Could you copy every line of the records below word for word, changing nothing?

>> BEGIN Records for processing

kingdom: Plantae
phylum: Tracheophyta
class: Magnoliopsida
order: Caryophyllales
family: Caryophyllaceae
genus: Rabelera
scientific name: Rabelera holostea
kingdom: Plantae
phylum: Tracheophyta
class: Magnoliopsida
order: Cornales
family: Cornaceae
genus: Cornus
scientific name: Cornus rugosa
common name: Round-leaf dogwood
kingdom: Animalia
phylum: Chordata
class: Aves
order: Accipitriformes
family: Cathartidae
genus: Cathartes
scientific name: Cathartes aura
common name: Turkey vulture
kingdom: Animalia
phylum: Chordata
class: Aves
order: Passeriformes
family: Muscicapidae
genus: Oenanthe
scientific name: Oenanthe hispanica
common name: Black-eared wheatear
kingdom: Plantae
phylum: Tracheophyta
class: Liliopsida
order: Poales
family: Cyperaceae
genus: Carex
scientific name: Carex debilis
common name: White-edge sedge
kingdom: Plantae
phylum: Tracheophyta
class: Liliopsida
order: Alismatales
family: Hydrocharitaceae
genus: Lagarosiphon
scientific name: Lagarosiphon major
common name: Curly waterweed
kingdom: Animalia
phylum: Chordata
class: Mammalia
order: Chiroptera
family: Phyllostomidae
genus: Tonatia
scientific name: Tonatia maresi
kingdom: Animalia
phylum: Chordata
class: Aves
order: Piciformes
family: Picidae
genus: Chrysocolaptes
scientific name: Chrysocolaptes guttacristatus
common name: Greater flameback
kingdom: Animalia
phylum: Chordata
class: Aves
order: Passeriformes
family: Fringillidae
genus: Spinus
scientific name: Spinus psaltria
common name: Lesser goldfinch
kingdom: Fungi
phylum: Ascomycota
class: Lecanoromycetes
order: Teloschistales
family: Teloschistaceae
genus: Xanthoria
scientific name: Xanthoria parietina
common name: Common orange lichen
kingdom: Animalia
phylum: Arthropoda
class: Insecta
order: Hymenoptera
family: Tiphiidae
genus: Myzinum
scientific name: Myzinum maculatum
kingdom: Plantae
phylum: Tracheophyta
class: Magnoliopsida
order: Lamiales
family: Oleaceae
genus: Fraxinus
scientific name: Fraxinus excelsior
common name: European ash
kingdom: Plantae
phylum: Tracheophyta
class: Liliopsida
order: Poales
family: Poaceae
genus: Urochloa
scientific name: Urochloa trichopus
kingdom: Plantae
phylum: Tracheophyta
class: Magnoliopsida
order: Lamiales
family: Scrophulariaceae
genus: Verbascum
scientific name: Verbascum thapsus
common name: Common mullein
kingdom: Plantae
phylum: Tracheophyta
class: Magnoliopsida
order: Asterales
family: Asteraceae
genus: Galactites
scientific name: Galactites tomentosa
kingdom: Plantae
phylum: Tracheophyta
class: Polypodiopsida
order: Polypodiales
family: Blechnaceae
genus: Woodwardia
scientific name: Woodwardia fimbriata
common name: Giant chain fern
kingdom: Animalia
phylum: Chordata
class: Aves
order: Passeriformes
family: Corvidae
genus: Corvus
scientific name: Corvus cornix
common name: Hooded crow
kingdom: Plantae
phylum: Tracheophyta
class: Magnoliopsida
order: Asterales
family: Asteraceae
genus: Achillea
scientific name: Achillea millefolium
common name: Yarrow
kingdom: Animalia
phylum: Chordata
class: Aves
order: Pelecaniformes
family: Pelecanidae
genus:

>> END Records for processing

Result of the task:
kingdom: Plantae
phylum: Tracheophyta
class: Magnoliopsida
order: Caryophyllales
family: Caryophyllaceae
genus: Rabelera
scientific name: Rabelera holostea
kingdom: Plantae
phylum: Tracheophyta
class: Magnoliopsida
order: Cornales
family: Cornaceae
genus: Cornus
scientific name: Cornus rugosa
common name: Round-leaf dogwood
kingdom: Animalia
phylum: Chordata
class: Aves
order: Accipitriformes
family: Cathartidae
genus: Cathartes
scientific name: Cathartes aura
common name: Turkey vulture
kingdom: Animalia
phylum: Chordata
class: Aves
order: Passeriformes
family: Muscicapidae
genus: Oenanthe
scientific name: Oenanthe hispanica
common name: Black-eared wheatear
kingdom: Plantae
phylum: Tracheophyta
class: Liliopsida
order: Poales
family: Cyperaceae
genus: Carex
scientific name: Carex debilis
common name: White-edge sedge
kingdom: Plantae
phylum: Tracheophyta
class: Liliopsida
order: Alismatales
family: Hydrocharitaceae
genus: Lagarosiphon
scientific name: Lagarosiphon major
common name: Curly waterweed
kingdom: Animalia
phylum: Chordata
class: Mammalia
order: Chiroptera
family: Phyllostomidae
genus: Tonatia
scientific name: Tonatia maresi
kingdom: Animalia
phylum: Chordata
class: Aves
order: Piciformes
family: Picidae
genus: Chrysocolaptes
scientific name: Chrysocolaptes guttacristatus
common name: Greater flameback
kingdom: Animalia
phylum: Chordata
class: Aves
order: Passeriformes
family: Fringillidae
genus: Spinus
scientific name: Spinus psaltria
common name: Lesser goldfinch
kingdom: Fungi
phylum: Ascomycota
class: Lecanoromycetes
order: Teloschistales
family: Teloschistaceae
genus: Xanthoria
scientific name: Xanthoria parietina
common name: Common orange lichen
kingdom: Animalia
phylum: Arthropoda
class: Insecta
order: Hymenoptera
family: Tiphiidae
genus: Myzinum
scientific name: Myzinum maculatum
kingdom: Plantae
phylum: Tracheophyta
class: Magnoliopsida
order: Lamiales
family: Oleaceae
genus: Fraxinus
scientific name: Fraxinus excelsior
common name: European ash
kingdom: Plantae
phylum: Tracheophyta
class: Liliopsida
order: Poales
family: Poaceae
genus: Urochloa
scientific name: Urochloa trichopus
kingdom: Plantae
phylum: Tracheophyta
class: Magnoliopsida
order: Lamiales
family: Scrophulariaceae
genus: Verbascum
scientific name: Verbascum thapsus
common name: Common mullein
kingdom: Plantae
phylum: Tracheophyta
class: Magnoliopsida
order: Asterales
family: Asteraceae
genus: Galactites
scientific name: Galactites tomentosa
kingdom: Plantae
phylum: Tracheophyta
class: Polypodiopsida
order: Polypodiales
family: Blechnaceae
genus: Woodwardia
scientific name: Woodwardia fimbriata
common name: Giant chain fern
kingdom: Animalia
phylum: Chordata
class: Aves
order: Passeriformes
family: Corvidae
genus: Corvus
scientific name: Corvus cornix
common name: Hooded crow
kingdom: Plantae
phylum: Tracheophyta
class: Magnoliopsida
order: Asterales
family: Asteraceae
genus: Achillea
scientific name: Achillea millefolium
common name: Yarrow
kingdom: Animalia
phylum: Chordata
class: Aves
order: Pelecaniformes
family: Pelecanidae
genus:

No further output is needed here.